Write out all of the records, keeping each one exactly as written.

- **MATERIAL FOR THE TASK**
- Opening Delimiter -

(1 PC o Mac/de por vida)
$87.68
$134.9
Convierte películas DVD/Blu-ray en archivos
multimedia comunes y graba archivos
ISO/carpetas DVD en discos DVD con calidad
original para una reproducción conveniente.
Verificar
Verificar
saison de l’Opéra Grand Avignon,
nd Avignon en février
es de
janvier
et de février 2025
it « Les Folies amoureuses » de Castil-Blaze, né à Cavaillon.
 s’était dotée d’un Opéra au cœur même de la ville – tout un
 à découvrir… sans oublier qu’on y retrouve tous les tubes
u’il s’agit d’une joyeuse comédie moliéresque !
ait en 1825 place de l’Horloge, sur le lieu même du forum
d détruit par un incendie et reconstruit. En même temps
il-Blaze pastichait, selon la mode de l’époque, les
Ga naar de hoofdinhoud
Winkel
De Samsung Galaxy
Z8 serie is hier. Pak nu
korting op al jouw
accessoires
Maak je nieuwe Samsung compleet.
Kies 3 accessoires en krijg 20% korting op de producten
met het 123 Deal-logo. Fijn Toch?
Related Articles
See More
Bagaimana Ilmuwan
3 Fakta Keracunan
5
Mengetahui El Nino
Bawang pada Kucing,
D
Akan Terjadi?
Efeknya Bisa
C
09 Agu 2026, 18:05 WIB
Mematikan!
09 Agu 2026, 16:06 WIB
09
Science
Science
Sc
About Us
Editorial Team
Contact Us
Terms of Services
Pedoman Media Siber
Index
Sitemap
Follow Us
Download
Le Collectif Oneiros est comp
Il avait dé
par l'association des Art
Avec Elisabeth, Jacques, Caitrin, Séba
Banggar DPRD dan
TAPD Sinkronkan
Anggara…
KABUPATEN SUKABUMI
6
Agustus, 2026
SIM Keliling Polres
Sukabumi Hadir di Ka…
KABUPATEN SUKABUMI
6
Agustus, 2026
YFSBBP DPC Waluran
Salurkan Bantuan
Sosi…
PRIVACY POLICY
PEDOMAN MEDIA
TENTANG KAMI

- Closing Delimiter -

- **EXERCISE ANSWER**
(1 PC o Mac/de por vida)
$87.68
$134.9
Convierte películas DVD/Blu-ray en archivos
multimedia comunes y graba archivos
ISO/carpetas DVD en discos DVD con calidad
original para una reproducción conveniente.
Verificar
Verificar
saison de l’Opéra Grand Avignon,
nd Avignon en février
es de
janvier
et de février 2025
it « Les Folies amoureuses » de Castil-Blaze, né à Cavaillon.
 s’était dotée d’un Opéra au cœur même de la ville – tout un
 à découvrir… sans oublier qu’on y retrouve tous les tubes
u’il s’agit d’une joyeuse comédie moliéresque !
ait en 1825 place de l’Horloge, sur le lieu même du forum
d détruit par un incendie et reconstruit. En même temps
il-Blaze pastichait, selon la mode de l’époque, les
Ga naar de hoofdinhoud
Winkel
De Samsung Galaxy
Z8 serie is hier. Pak nu
korting op al jouw
accessoires
Maak je nieuwe Samsung compleet.
Kies 3 accessoires en krijg 20% korting op de producten
met het 123 Deal-logo. Fijn Toch?
Related Articles
See More
Bagaimana Ilmuwan
3 Fakta Keracunan
5
Mengetahui El Nino
Bawang pada Kucing,
D
Akan Terjadi?
Efeknya Bisa
C
09 Agu 2026, 18:05 WIB
Mematikan!
09 Agu 2026, 16:06 WIB
09
Science
Science
Sc
About Us
Editorial Team
Contact Us
Terms of Services
Pedoman Media Siber
Index
Sitemap
Follow Us
Download
Le Collectif Oneiros est comp
Il avait dé
par l'association des Art
Avec Elisabeth, Jacques, Caitrin, Séba
Banggar DPRD dan
TAPD Sinkronkan
Anggara…
KABUPATEN SUKABUMI
6
Agustus, 2026
SIM Keliling Polres
Sukabumi Hadir di Ka…
KABUPATEN SUKABUMI
6
Agustus, 2026
YFSBBP DPC Waluran
Salurkan Bantuan
Sosi…
PRIVACY POLICY
PEDOMAN MEDIA
TENTANG KAMI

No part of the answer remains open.